READING TEXT:
========================================

Communists vs 'United Russia'

The Oryol Region has always been regarded as part of Russia's so-called Red Belt. Initially this was due to the local population's vocal nostalgia for the Soviet regime and the guarantees it had provided to everyone regardless of income. However, electoral support in the region for the Communist Party of the Russian Federation (CPRF) has gradually turned from a mere demonstration of loyalty to the idea of socialism into a protest against the ruling party and the candidates it promotes.

Strictly speaking, this has been the only form of protest available to the citizens of Oryol, broken and impoverished by years of reforms: the ballot papers no longer include the box 'none of the above' and the local branches of every party other than CPRF are invisible and inaudible. Local party leaders, who are as a rule appointed by the national party executive, seem to be intent on doing everything to prevent their party from gaining any weight or influence, that is to say, they do nothing at all. One can therefore say that a high proportion of those voting for the CPRF – in the latest municipal elections in March this year, 37% of those who turned out to vote in the region's largest population centres, Oryol and Livny, cast their vote for the Communists – represent a protest vote, suggesting that society in Oryol Region is basically split down the middle. This is what has been the greatest surprise of the spring elections.

========================================

GIVEN MATERIAL:
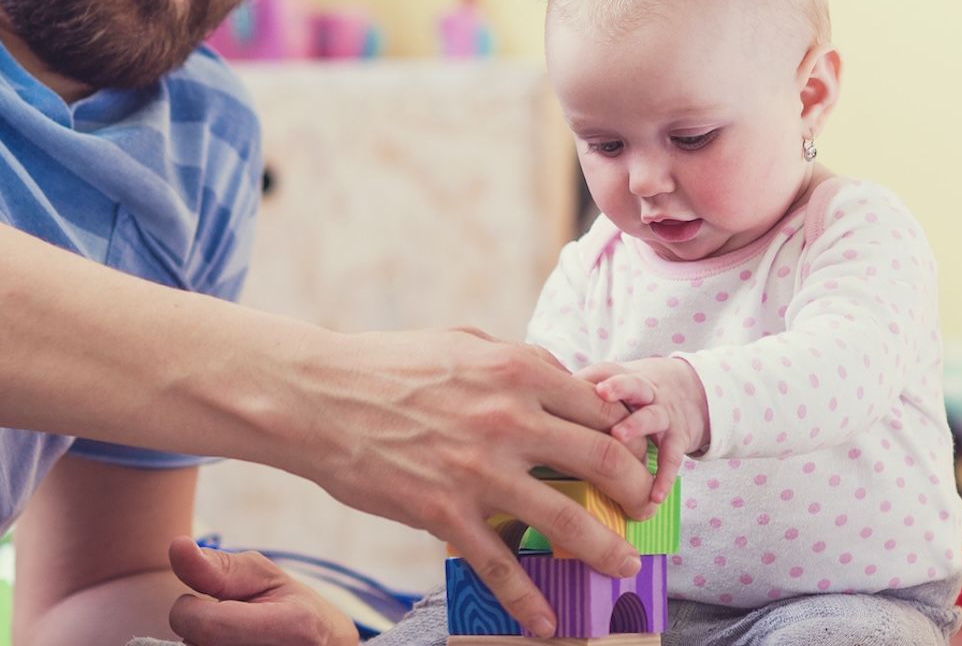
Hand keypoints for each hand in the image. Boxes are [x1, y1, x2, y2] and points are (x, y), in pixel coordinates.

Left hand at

========================================

Write the next part of the text on Oryol Region politics, the Communist Party and 'United Russia', starting after its final sentence.

"Against the background of serious economic and social problems plaguing the region – which include the breakdown of industrial production, dysfunctional agriculture and the mass defections of young people to neighbouring regions because of the lack of jobs and low wages – United Russia has been losing influence."

In two months' time the voters in Oryol Region will be electing not just deputies for the Russian Federation State Duma but a new regional legislative assembly, the Oryol Regional Council of People's Deputies. Against the background of serious economic and social problems plaguing the region – which include the breakdown of industrial production, dysfunctional agriculture and the mass defections of young people to neighbouring regions because of the lack of jobs and low wages – United Russia has been losing influence.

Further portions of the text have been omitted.